Didim'deki Apollon Tapınağı’nda, isyan ve ricat
döneminin çanları başlarken,
Olanlardan an be an haberdardır Bergama daki altarında
Zeus.
Zırhlarla kaplı kılıç başlı atına biner ve bir
çırpıda gittiği
Hierapolis antik kentinin hamam kompleksinde,
Venüs’e sırtını keselettirip, Bol köpüklü
sabunlu suda gerinerek şöyle bir rahatlar.

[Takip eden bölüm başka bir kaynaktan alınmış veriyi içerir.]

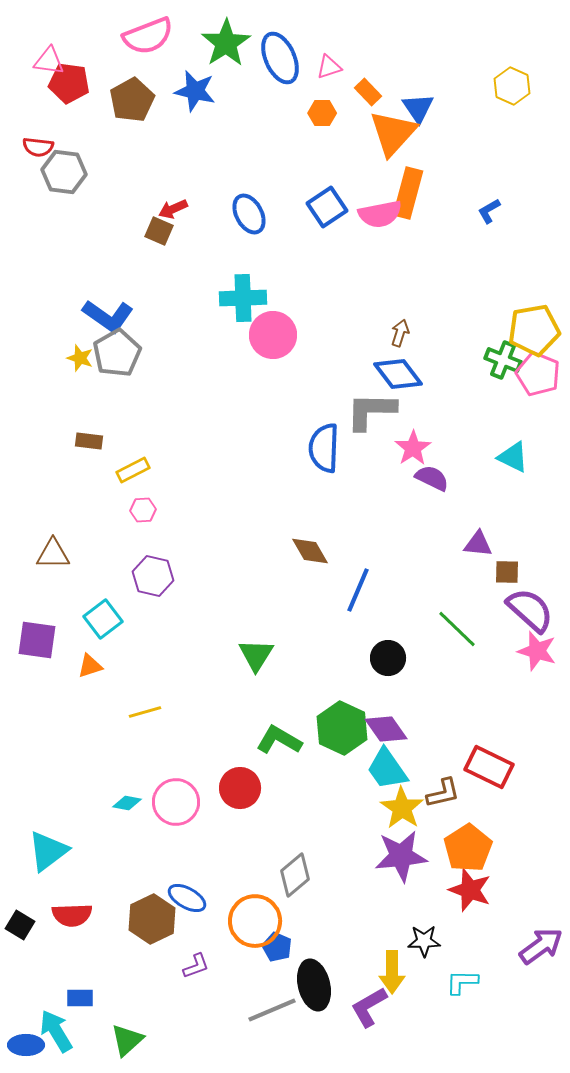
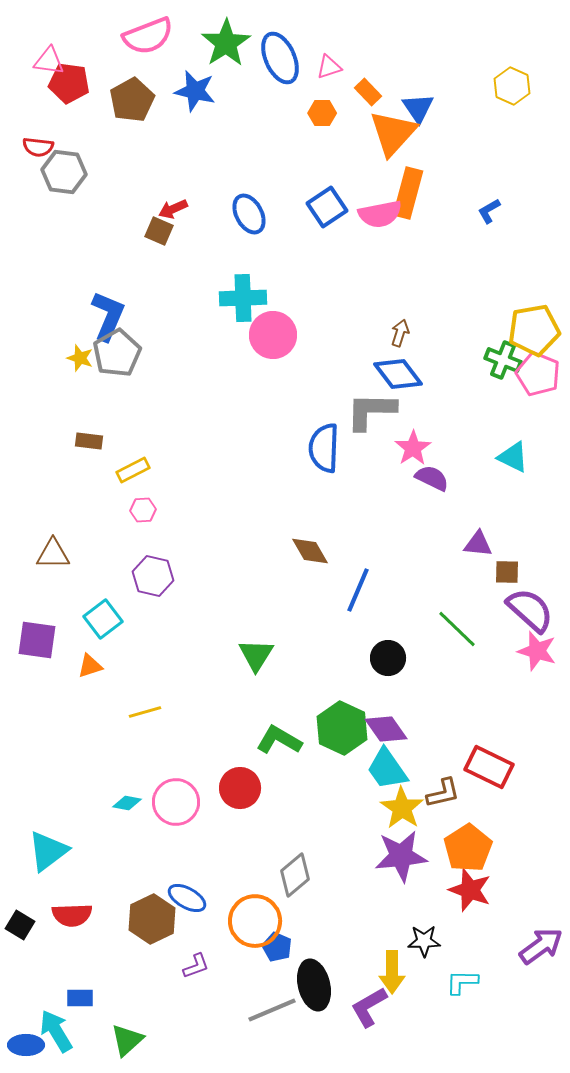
blue L-shape at (108, 316): rotated 102 degrees counterclockwise
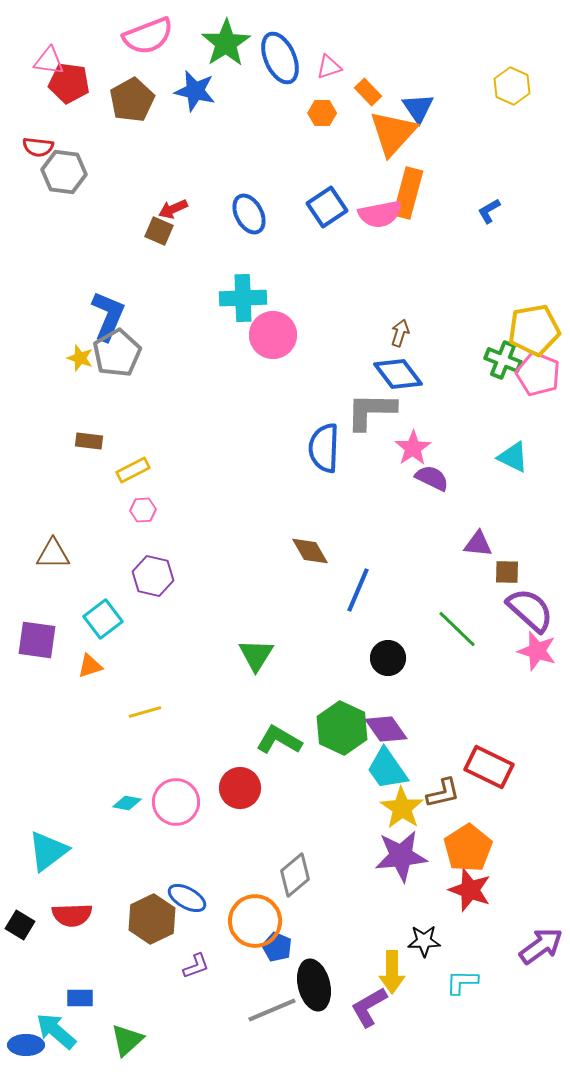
cyan arrow at (56, 1031): rotated 18 degrees counterclockwise
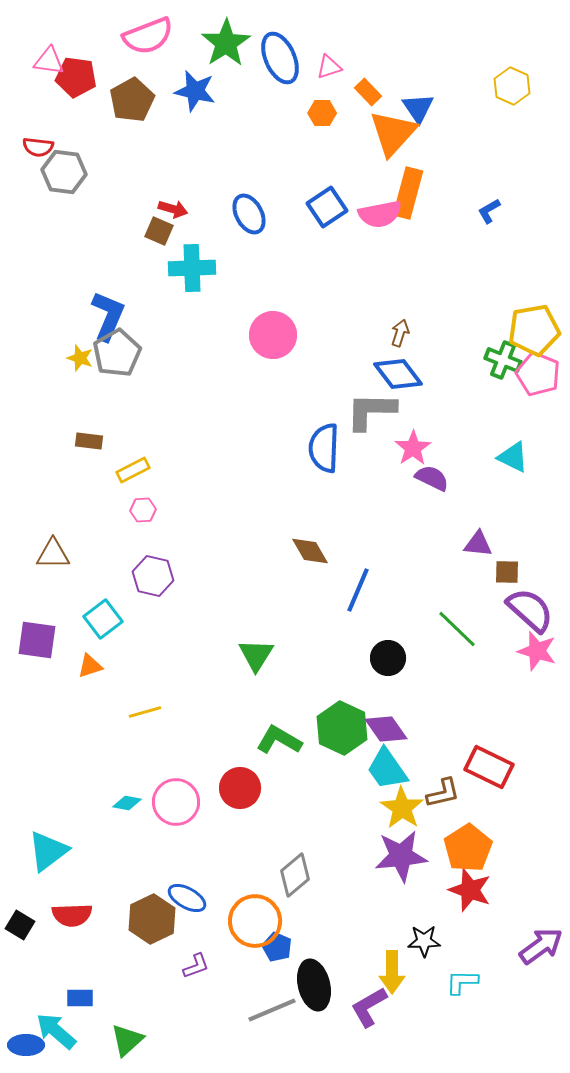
red pentagon at (69, 83): moved 7 px right, 6 px up
red arrow at (173, 209): rotated 140 degrees counterclockwise
cyan cross at (243, 298): moved 51 px left, 30 px up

Bodrum’daki Halikarnassos’da balık yeme zevkinin
de depreştiğini anlar.
Bu arada Podos da boş durmaz, Thetihis ile
sarmaş dolaş;
Ege Denizinin berrak mavi sularındaki şelalede
emsalsiz duşunu alıp,
Afrodit’e, ha bire attığı“aşk” mesajları ile
haşır neşirken,
Orfe, müzik dünyasının içinde kaybolup, Diyonizos’a
şarap siparişi verir.
Pan ise, uzaklardan bir alaycı gülümseme ile
durumları kolaçan eder.
Hypnos, pür dikkat başlarında dikili
nöbetindedir.
Bir köşede has bel kader sohbete dalmış olan
suskun günbatımı ve hüsran,
Çıkabilecekler mi, üstlerine yıkılacak olan o
muazzam enkazın altından.
Tökezleyerek, kır yolunun yarısında mars olup,
ağlama seansında dümbelek.
Kabak çekirdeklerini, kirli dişlerinde
çıtırtmaktan zevk almaktadır felek.
Zaman aç, akrep-yelkovanlı zarlarını yaşam
tavlasına atmayı zannediyor kar.
Gılgamış Destanı’nı ortadan ikiye ameliyat
etmiş, mort olmuş düşüncelerdir;
Afiyetle sulu sarımsaklı işkembe çorbasını
iştahla kaşıklamaktalar…
(14 Şubat 2017 – 11.Şiir Kitabımdan)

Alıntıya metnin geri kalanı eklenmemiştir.